I have to prove that if $\displaystyle a,b,c\in\mathbb{Z}$ Show that $\displaystyle gcd(a,b)=1$ and $gcd(a,c)=1$ iff $\displaystyle gcd(a,lcm[b,c])=1$ I've tried proving the forward direction and im stuck. Here is what I have so far.
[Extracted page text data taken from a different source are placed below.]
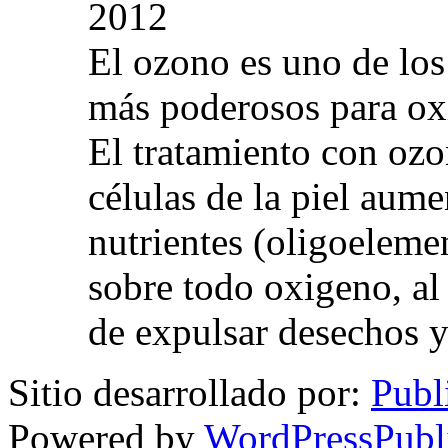
2012
El ozono es uno de los
más poderosos para oxig
El tratamiento con ozo
células de la piel aum
nutrientes (oligoelemen
sobre todo oxigeno, al
de expulsar desechos y
Sitio desarrollado por:
Publ
Powered by
WordPressPubl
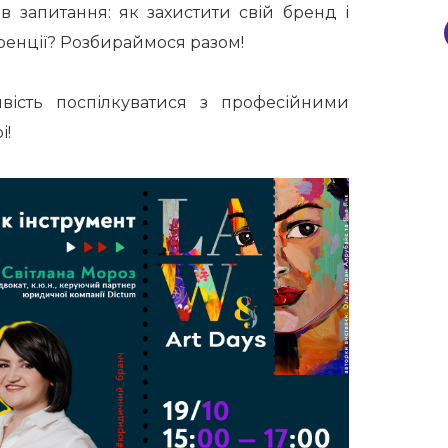
 запитання: як захистити свій бренд і
ренції
? Розбираймося разом!
сть поспілкуватися з професійними
і!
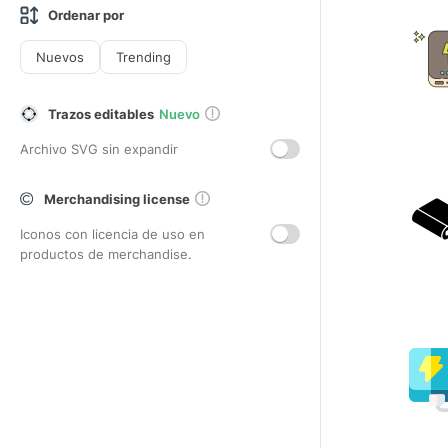
Ordenar por
Nuevos
Trending
Trazos editables
Nuevo
Archivo SVG sin expandir
Merchandising license
Iconos con licencia de uso en
productos de merchandise.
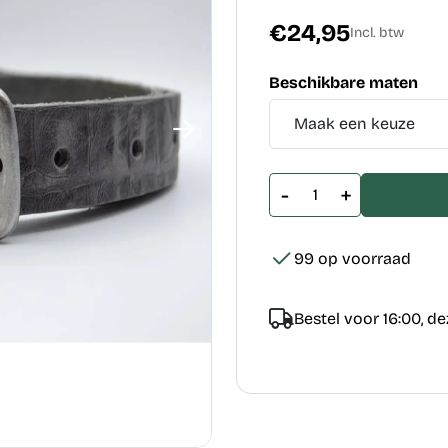
€24,95
Incl. btw
Beschikbare maten
-
+
99 op voorraad
Bestel voor 16:00, d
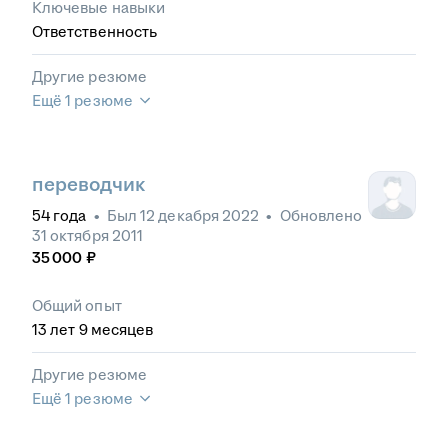
Ключевые навыки
Ответственность
Другие резюме
Ещё 1 резюме
переводчик
54
года
•
Был
12 декабря 2022
•
Обновлено
31 октября 2011
35 000
₽
Общий опыт
13
лет
9
месяцев
Другие резюме
Ещё 1 резюме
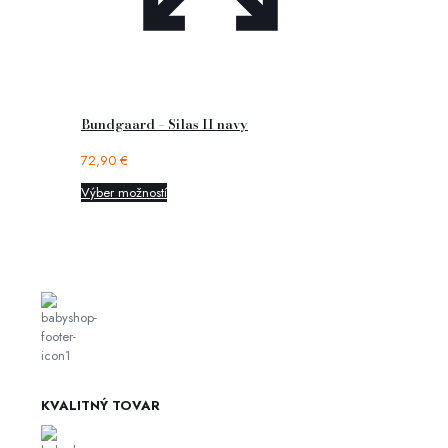
Bundgaard – Silas II navy
72,90
€
Výber možností
KVALITNÝ TOVAR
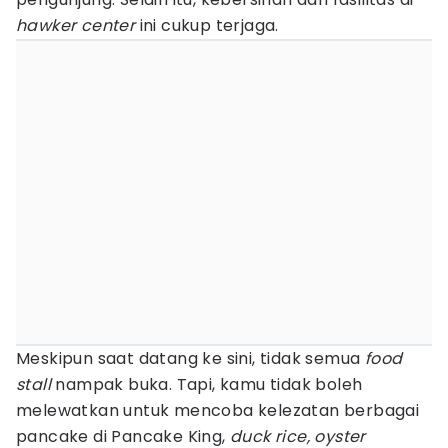
hawker center
ini cukup terjaga.
Meskipun saat datang ke sini, tidak semua
food
stall
nampak buka. Tapi, kamu tidak boleh
melewatkan untuk mencoba kelezatan berbagai
pancake di Pancake King,
duck rice, oyster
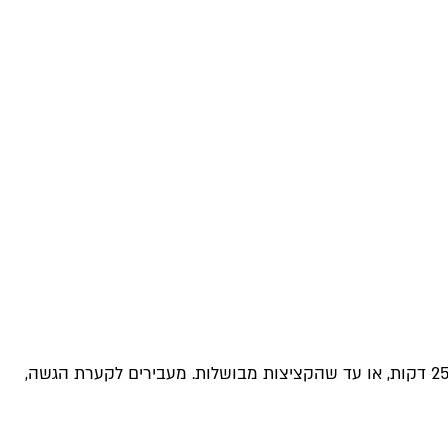
רוטב עגבניות: שמים את כל מרכיבי הרוטב בסיר בינוני ומביאים לרתיחה. מגלגלים קציצות בגודל הרצוי, מכניסים לרוטב ומבשלים כ-25 דקות, או עד שהקציצות מבושלות. מעבירים לקערת הגשה,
proof: $\displaystyle \rightarrow$: Assume $\displaystyle gcd(a,b)=1$ and $gcd(a,c)=1 $. Assume further that $\displaystyle gcd(a,[b,c])\neq 1 $. Let $\displaystyle d=(a,[b,c])$ which implies that $\displaystyle d|a$ and $d|[b,c] \implies d|b$ or $d|c $

Case 1: Suppose $\displaystyle d|b$ and $d\nmid c $. Since $\displaystyle d|a$ and $d|b$ and since $\displaystyle gcd(a,b)=1$ then d is a common multiple of $\displaystyle gcd(a,b)$ thus $\displaystyle d=1$ A contradiction.

Case 2: Suppose $\displaystyle d\nmid b$ and $d|c $. Same here as case 1 and d=1. A contradiction.

Case 3: Suppose $\displaystyle d|b$ and $d|c $ Since $\displaystyle gcd(a,b)=1$ and $gcd(a,c)=1$ and $d|a$,$\displaystyle d|b$, and $d|c $ then $\displaystyle d=1$ A contradiction.\

Would this be right?